Segment Open

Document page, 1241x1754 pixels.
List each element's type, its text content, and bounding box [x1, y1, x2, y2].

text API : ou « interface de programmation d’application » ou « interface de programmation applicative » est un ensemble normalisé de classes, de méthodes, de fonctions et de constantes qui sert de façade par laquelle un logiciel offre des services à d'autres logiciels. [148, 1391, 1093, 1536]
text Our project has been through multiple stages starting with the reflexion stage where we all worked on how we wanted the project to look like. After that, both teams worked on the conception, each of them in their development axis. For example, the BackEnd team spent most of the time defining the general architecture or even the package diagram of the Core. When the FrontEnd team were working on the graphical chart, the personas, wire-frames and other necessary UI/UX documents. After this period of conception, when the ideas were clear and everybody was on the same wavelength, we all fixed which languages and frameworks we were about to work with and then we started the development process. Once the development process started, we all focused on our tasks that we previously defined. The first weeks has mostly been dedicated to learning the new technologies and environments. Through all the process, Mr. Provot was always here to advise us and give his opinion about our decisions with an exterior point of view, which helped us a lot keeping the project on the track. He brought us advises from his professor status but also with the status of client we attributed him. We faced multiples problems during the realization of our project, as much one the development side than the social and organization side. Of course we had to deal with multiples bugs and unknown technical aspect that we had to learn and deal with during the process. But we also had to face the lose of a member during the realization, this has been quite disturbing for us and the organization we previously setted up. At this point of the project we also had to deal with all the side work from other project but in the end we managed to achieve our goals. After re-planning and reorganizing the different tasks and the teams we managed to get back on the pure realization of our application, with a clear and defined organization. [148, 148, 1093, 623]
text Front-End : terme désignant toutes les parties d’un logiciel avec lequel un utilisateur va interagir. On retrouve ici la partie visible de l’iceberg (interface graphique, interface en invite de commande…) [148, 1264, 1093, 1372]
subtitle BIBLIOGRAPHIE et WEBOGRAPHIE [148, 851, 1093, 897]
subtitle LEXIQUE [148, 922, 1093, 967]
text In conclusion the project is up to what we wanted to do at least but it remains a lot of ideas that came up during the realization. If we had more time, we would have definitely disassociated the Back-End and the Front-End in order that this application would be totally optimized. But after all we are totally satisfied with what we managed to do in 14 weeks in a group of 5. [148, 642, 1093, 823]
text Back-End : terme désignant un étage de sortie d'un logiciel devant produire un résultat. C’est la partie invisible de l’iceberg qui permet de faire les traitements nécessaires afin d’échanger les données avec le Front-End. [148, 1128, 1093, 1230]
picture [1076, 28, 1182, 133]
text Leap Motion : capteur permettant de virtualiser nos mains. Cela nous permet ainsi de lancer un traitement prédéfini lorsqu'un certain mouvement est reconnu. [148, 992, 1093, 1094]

Segment Closed

### [Problem to solve]
Please find the lines in the data that contain the word "subtitle" and copy them.

### [Solution to the problem]
subtitle BIBLIOGRAPHIE et WEBOGRAPHIE [148, 851, 1093, 897]
subtitle LEXIQUE [148, 922, 1093, 967]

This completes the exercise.